Quality of readers of HN and reddit getting lower all the time.

Look forward to being downvoted for ageeing with you :-)

------
ThePhysicist
With the risk of sounding overly critical, I really can't understand why
people get so emotional about software. Github isn't a public utility company
and so isn't obliged to provide free services to anyone or cater specifically
to the needs of one group of users, if they do so it is by their own choice
and because it helps them to fulfill their monetary goals (making money is the
main purpose of a for-profit company). Also, I can't see any significant lock-
in effects at work here.

Personally, I have several dozens software projects: Some of them are on
Github, some on Bitbucket, some run on a custom Gitlab instance and some are
plain git repositories on some Linux server. I think we have more choices for
hosting code projects today than we had ever before, it's just that like in
many other markets there is a power law at work which makes that one player
has 90 % market share, this doesn't automatically mean that the largest player
has a monopoly on source code hosting though.

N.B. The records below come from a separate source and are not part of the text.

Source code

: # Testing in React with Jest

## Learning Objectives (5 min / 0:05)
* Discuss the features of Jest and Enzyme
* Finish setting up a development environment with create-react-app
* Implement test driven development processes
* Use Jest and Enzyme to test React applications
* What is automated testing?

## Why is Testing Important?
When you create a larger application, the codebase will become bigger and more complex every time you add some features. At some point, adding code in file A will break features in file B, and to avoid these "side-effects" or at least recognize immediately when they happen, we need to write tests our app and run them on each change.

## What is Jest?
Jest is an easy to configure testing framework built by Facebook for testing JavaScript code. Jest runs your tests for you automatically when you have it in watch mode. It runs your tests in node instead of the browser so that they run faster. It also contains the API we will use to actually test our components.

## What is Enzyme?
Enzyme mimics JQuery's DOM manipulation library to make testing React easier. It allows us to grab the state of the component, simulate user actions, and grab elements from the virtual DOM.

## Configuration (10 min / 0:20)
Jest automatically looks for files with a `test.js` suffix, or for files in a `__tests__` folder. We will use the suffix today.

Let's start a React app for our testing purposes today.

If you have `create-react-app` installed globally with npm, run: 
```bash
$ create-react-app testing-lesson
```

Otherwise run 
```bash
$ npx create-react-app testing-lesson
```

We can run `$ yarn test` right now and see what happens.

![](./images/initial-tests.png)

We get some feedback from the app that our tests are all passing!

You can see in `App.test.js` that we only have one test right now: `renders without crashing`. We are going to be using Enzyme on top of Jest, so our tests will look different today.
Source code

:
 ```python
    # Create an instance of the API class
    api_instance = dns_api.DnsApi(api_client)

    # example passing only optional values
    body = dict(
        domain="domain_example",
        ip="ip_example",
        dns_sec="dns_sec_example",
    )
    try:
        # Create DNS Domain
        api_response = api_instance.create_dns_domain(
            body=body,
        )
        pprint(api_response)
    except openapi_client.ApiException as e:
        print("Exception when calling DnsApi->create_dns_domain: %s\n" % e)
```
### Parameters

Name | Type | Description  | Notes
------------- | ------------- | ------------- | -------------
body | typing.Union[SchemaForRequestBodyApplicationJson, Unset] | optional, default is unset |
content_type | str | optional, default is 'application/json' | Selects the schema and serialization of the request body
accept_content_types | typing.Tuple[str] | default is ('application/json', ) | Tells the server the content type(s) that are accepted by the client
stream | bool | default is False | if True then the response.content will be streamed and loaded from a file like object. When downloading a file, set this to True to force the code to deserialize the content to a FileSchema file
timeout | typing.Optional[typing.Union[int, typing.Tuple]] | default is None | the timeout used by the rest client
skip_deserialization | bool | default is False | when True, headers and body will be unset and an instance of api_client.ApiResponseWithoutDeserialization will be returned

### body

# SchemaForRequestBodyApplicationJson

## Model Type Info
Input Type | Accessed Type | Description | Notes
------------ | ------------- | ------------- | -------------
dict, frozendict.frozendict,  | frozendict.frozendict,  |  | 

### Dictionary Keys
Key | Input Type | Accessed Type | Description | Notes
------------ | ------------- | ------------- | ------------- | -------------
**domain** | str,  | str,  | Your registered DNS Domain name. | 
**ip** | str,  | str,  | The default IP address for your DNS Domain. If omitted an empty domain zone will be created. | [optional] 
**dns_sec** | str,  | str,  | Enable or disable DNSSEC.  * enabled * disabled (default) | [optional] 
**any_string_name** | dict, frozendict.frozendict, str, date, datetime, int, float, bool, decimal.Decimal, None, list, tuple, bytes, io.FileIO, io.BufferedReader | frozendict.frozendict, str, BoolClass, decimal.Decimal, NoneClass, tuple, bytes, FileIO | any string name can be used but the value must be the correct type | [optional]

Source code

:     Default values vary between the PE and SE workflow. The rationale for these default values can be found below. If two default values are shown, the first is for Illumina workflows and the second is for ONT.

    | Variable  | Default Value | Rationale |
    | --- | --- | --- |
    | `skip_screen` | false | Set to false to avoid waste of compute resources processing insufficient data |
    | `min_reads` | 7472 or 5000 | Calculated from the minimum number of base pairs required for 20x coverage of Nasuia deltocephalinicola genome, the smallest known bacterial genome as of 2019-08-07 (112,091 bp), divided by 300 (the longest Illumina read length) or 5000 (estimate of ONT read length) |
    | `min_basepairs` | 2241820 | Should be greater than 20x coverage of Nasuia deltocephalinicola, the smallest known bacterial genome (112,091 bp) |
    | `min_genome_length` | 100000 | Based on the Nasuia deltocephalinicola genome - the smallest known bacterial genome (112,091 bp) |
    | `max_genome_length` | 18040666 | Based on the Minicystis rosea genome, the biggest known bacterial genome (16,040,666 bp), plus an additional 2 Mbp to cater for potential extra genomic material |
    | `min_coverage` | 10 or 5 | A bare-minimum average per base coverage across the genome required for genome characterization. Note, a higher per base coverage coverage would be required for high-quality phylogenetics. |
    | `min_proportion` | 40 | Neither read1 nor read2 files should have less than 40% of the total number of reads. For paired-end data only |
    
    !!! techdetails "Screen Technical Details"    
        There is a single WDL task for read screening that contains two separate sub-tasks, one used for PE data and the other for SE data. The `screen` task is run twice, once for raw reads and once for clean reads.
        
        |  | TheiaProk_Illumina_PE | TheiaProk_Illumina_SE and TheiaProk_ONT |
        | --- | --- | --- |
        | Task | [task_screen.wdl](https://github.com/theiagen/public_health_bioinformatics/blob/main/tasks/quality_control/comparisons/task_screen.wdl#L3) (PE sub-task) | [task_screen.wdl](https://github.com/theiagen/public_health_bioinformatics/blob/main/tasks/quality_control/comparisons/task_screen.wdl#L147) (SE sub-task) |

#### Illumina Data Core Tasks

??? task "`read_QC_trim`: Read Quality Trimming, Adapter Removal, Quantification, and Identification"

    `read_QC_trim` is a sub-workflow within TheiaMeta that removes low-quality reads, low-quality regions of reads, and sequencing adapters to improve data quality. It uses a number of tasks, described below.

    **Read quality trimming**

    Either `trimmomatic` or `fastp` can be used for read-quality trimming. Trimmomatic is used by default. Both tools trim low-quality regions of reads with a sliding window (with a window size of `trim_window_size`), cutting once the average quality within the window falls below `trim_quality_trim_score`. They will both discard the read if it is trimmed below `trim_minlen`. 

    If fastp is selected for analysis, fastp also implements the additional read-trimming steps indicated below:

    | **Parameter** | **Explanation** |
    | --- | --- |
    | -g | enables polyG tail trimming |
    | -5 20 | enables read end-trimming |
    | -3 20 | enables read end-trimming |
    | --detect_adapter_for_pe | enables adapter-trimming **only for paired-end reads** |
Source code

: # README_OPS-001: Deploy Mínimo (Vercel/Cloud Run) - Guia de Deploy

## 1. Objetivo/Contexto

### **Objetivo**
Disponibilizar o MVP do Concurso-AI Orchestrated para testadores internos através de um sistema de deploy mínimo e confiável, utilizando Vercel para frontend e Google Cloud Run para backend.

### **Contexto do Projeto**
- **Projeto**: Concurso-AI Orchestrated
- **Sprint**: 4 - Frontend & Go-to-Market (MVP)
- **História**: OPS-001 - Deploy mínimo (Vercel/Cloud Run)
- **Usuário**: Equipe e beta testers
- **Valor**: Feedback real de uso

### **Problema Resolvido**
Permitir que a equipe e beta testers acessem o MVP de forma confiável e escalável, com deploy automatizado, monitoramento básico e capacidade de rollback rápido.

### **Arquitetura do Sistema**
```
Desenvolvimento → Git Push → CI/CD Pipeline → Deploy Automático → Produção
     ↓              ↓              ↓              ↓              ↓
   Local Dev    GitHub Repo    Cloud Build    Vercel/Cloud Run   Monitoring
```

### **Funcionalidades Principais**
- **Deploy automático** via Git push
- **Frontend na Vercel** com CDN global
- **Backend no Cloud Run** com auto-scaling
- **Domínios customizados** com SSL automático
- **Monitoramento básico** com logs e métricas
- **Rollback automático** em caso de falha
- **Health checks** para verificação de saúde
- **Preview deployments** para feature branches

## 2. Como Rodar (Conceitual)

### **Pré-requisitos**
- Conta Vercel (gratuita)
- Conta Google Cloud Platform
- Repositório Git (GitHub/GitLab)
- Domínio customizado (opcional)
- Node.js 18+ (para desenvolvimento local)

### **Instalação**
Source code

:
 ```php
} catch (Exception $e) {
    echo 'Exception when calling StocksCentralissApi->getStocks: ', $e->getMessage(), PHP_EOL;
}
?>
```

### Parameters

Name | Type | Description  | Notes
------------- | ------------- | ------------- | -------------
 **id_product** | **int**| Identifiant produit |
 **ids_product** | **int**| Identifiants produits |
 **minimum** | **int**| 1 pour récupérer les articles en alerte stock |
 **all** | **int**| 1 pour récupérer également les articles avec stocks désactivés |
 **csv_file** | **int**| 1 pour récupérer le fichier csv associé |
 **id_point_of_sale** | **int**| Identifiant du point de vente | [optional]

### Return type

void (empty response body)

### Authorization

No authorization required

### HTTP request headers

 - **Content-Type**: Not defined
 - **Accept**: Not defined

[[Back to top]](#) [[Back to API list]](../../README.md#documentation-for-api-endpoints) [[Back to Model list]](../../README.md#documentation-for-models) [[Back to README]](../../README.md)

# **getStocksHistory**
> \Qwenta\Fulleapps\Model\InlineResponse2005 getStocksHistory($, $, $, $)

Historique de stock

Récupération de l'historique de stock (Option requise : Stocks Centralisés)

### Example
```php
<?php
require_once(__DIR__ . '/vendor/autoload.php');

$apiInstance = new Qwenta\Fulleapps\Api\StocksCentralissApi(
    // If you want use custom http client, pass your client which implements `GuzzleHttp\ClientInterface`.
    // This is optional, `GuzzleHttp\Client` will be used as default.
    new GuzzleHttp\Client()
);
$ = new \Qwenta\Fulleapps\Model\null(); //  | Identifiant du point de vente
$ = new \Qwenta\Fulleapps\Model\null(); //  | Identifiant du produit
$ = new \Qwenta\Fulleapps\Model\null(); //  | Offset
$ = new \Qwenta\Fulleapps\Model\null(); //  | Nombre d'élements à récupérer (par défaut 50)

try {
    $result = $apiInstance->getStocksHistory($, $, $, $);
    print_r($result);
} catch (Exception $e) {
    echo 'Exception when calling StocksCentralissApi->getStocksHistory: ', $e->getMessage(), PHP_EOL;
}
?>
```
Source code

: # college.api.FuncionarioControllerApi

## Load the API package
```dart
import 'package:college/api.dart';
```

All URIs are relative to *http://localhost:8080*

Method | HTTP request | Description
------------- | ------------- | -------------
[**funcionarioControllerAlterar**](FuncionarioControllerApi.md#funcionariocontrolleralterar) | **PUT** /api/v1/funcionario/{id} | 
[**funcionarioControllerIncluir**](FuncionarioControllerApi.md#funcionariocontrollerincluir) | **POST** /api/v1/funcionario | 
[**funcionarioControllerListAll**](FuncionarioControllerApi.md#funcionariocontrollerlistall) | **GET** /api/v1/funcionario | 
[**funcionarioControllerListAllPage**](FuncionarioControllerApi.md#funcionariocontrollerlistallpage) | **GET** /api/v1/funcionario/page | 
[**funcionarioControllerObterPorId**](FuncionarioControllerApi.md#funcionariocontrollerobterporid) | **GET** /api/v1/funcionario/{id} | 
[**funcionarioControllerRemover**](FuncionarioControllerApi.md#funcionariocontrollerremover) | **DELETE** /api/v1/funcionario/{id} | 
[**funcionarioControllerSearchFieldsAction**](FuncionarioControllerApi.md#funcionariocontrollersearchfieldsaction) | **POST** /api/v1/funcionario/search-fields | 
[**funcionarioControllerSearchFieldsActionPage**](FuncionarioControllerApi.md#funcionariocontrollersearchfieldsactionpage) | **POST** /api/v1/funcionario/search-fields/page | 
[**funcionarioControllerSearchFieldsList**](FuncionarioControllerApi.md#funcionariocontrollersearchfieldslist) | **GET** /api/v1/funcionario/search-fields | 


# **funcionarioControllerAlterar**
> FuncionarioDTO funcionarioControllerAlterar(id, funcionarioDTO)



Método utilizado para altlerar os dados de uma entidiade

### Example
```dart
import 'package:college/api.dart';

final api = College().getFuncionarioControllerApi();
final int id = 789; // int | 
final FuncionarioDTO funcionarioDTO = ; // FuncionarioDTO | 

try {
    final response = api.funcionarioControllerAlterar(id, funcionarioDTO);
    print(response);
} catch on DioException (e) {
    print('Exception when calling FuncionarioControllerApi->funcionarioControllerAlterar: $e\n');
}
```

As the author says, the fact that the software Github provides is affordable,
convenient and works very well is probably the only lock-in there is, and this
kind of quality-based lock-in is actually desirable in my opinion. What would
not be acceptable to me is a lock-in based on the fact that your data is
stored somewhere from where it's very hard/impossible to get out (SAP comes to
mind), this isn't the case for Github though.